Graphical displays can make data more understandable; however, large graphs can challenge human comprehension. We have previously described a filtering method to provide high-level summary views of large data sets. In this paper we demonstrate our method for setting and selecting thresholds to limit graph size while retaining important information by applying it to large single and paired data sets, taken from patient and bibliographic databases.

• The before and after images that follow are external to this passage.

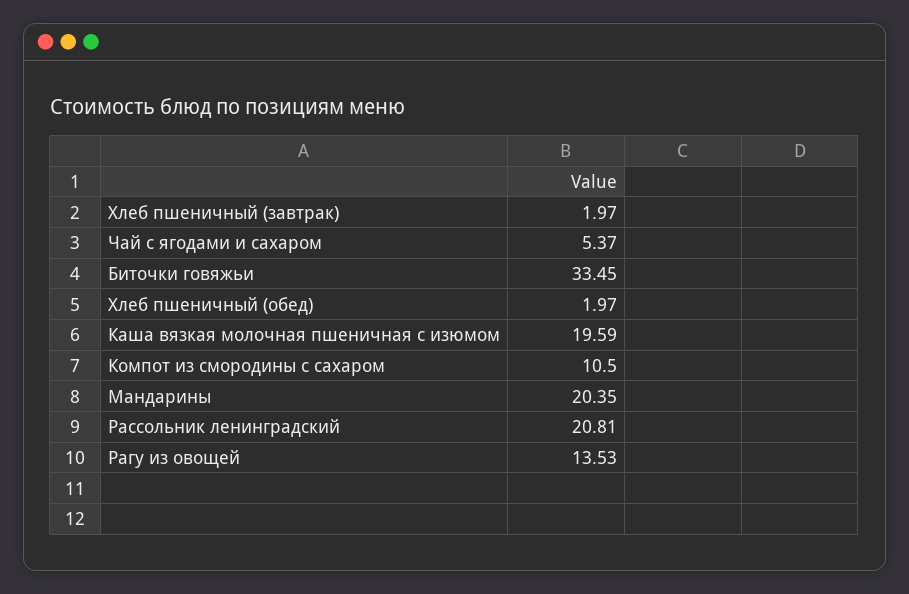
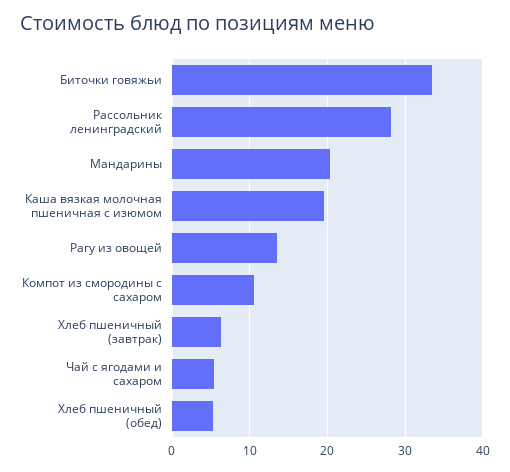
  {
-   "Хлеб пшеничный (завтрак)": 1.97,
+   "Хлеб пшеничный (завтрак)": 6,
    "Чай с ягодами и сахаром": 5.37,
    "Биточки говяжьи": 33.45,
-   "Хлеб пшеничный (обед)": 1.97,
+   "Хлеб пшеничный (обед)": 5,
    "Каша вязкая молочная пшеничная с изюмом": 19.59,
    "Компот из смородины с сахаром": 10.5,
    "Мандарины": 20.35,
-   "Рассольник ленинградский": 20.81,
+   "Рассольник ленинградский": 28,
    "Рагу из овощей": 13.53
  }

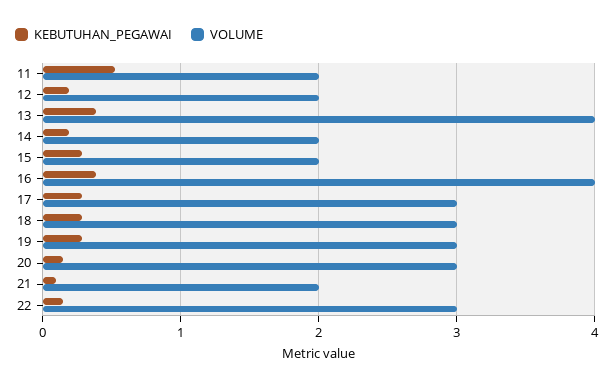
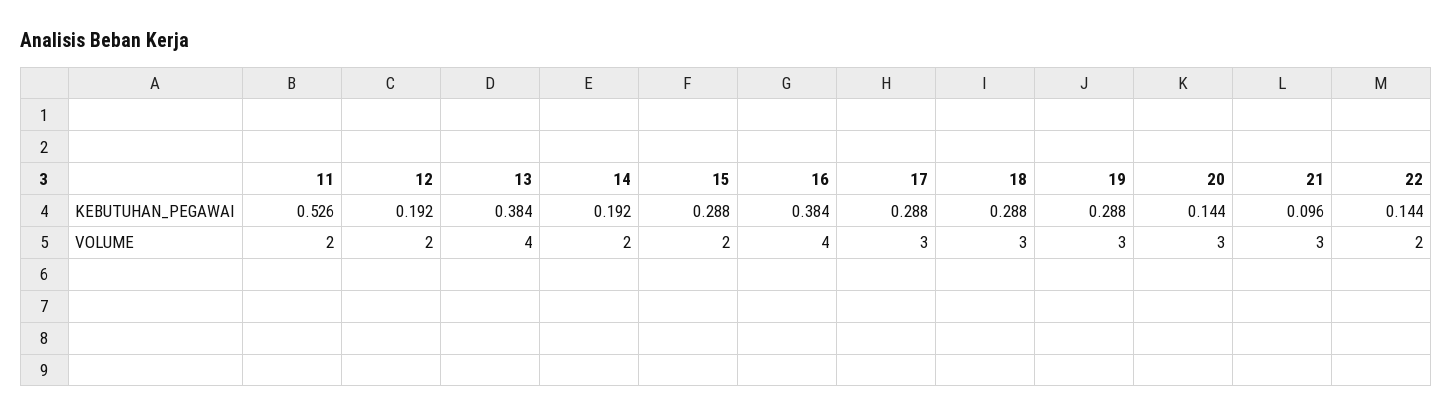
  {
    "KEBUTUHAN_PEGAWAI": {
      "11": 0.526,
      "12": 0.192,
      "13": 0.384,
      "14": 0.192,
      "15": 0.288,
      "16": 0.384,
      "17": 0.288,
      "18": 0.288,
      "19": 0.288,
      "20": 0.144,
      "21": 0.096,
      "22": 0.144
    },
    "VOLUME": {
      "11": 2,
      "12": 2,
      "13": 4,
      "14": 2,
      "15": 2,
      "16": 4,
      "17": 3,
      "18": 3,
      "19": 3,
      "20": 3,
-     "21": 2,
+     "21": 3,
-     "22": 3
+     "22": 2
    }
  }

Four case studies are used to illustrate our method. The data are either patient discharge diagnoses (coded using the International Classification of Diseases, Clinical Modifications [ICD9-CM]) or Medline citations (coded using the Medical Subject Headings [MeSH]). We use combinations of different thresholds to obtain filtered graphs for detailed analysis. The thresholds setting and selection, such as thresholds for node counts, class counts, ratio values, p values (for diff data sets), and percentiles of selected class count thresholds, are demonstrated with details in case studies. The main steps include: data preparation, data manipulation, computation, and threshold selection and visualization. We also describe the data models for different types of thresholds and the considerations for thresholds selection.
The filtered graphs are 1%-3% of the size of the original graphs. For our case studies, the graphs provide 1) the most heavily used ICD9-CM codes, 2) the codes with most patients in a research hospital in 2011, 3) a profile of publications on "heavily represented topics" in MEDLINE in 2011, and 4) validated knowledge about adverse effects of the medication of rosiglitazone and new interesting areas in the ICD9-CM hierarchy associated with patients taking the medication of pioglitazone.
Our filtering method reduces large graphs to a manageable size by removing relatively unimportant nodes. The graphical method provides summary views based on computation of usage frequency and semantic context of hierarchical terminology. The method is applicable to large data sets (such as a hundred thousand records or more) and can be used to generate new hypotheses from data sets coded with hierarchical terminologies.